4. Help when help is needed don't wait to be asked. Offer help if you think it may be needed. Caution: if it's obvious there's a need and you have an attitude of the other person is quite capable of handling it and don't make an offer it can be interpreted as lack of caring. If you are thinking you're too tired to help with something believe me the other person is just as tired. Better to offer and be turned down than be resented because someone thought you didn't care at all or were just too darn lazy. ~Jane Steel Hahn

7/29/12: Relationship advice from Momma Hahn.

It's one thing to know you are with a person who totally accepts you for who and what kind of person you are. It's another thing to treat that person as if he/she is just "one of the guys" or "one of the girls" all the time. The minute you stop thinking of and treating your special person as someone who deserves more than average respect, privileged privacy, protection and devotion the romance and relationship will suffer to some degree.

··········

# Instructions to follow
Please list each thing that the relationship advice says a special person deserves.

# Saved entries

··········

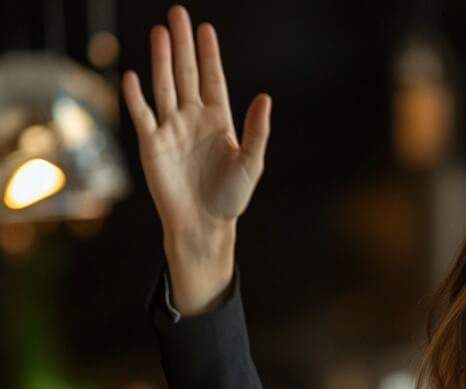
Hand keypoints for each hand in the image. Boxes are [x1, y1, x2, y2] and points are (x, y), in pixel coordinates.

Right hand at [121, 5, 269, 253]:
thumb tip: (265, 99)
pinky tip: (133, 75)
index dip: (209, 55)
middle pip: (186, 74)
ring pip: (164, 86)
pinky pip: (143, 115)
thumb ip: (257, 132)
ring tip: (160, 32)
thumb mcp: (251, 164)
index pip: (212, 80)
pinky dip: (136, 97)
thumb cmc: (230, 197)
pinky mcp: (152, 144)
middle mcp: (192, 120)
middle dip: (182, 45)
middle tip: (178, 14)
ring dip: (161, 60)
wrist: (204, 223)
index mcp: (218, 122)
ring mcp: (171, 129)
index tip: (206, 29)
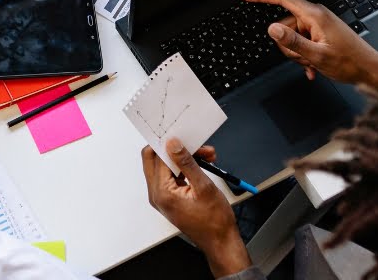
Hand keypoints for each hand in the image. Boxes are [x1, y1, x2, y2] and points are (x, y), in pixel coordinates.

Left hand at [142, 140, 249, 276]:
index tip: (182, 135)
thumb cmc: (214, 221)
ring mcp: (162, 197)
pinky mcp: (169, 198)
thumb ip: (186, 162)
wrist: (220, 242)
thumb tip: (173, 144)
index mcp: (161, 192)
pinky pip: (172, 176)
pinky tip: (202, 164)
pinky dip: (185, 168)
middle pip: (157, 160)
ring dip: (184, 158)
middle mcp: (157, 195)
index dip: (170, 144)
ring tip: (206, 156)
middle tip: (196, 145)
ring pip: (166, 167)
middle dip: (177, 149)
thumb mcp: (203, 186)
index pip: (156, 157)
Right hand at [240, 0, 377, 94]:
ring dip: (298, 52)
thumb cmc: (350, 62)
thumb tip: (272, 28)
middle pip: (285, 24)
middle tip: (303, 58)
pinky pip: (302, 41)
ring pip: (293, 36)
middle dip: (288, 44)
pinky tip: (313, 67)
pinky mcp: (322, 32)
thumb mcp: (317, 55)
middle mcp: (316, 16)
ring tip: (313, 62)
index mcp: (315, 15)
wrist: (370, 70)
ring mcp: (319, 24)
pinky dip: (304, 55)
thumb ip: (292, 41)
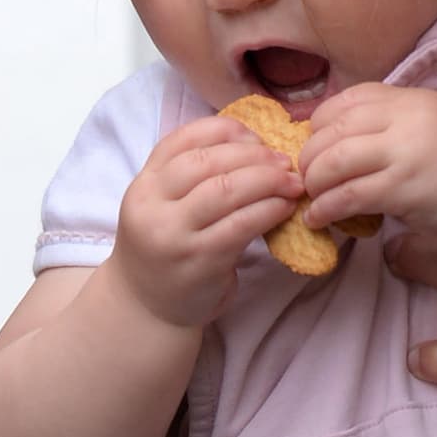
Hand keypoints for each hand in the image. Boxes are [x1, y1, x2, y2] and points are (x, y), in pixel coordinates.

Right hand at [112, 114, 302, 328]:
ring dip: (267, 180)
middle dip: (254, 155)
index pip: (183, 139)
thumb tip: (255, 143)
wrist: (146, 306)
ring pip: (226, 189)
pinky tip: (284, 207)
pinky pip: (242, 224)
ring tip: (292, 182)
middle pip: (208, 161)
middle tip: (284, 160)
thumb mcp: (165, 205)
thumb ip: (193, 175)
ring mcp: (174, 235)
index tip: (256, 137)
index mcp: (144, 183)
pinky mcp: (200, 261)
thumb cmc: (167, 247)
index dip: (225, 131)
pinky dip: (269, 209)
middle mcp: (152, 205)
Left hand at [301, 84, 436, 239]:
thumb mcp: (430, 119)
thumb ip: (391, 121)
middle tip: (306, 178)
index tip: (315, 146)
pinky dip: (326, 208)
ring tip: (311, 199)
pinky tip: (320, 219)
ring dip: (314, 183)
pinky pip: (350, 195)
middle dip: (309, 156)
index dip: (319, 124)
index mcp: (408, 98)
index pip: (345, 101)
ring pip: (335, 161)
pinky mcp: (405, 189)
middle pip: (333, 130)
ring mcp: (404, 153)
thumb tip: (337, 139)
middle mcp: (404, 119)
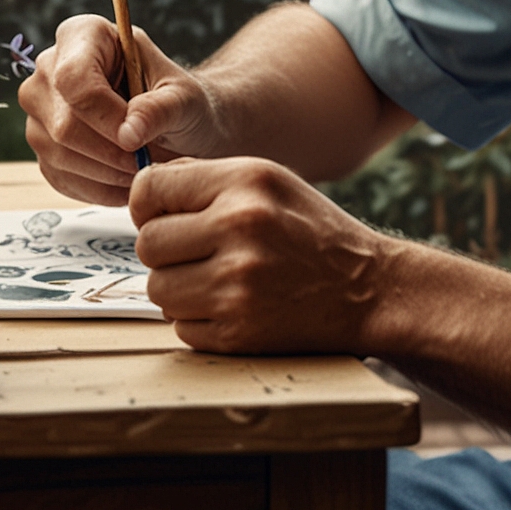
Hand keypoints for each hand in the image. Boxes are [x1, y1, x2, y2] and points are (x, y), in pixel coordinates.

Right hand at [19, 14, 221, 203]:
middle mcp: (49, 68)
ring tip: (142, 169)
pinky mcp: (42, 145)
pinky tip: (125, 181)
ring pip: (59, 154)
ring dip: (107, 174)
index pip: (74, 78)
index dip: (105, 117)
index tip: (138, 140)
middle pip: (64, 123)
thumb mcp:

··········

# Exercise result
- More than average respect
- Privileged privacy
- Protection
- Devotion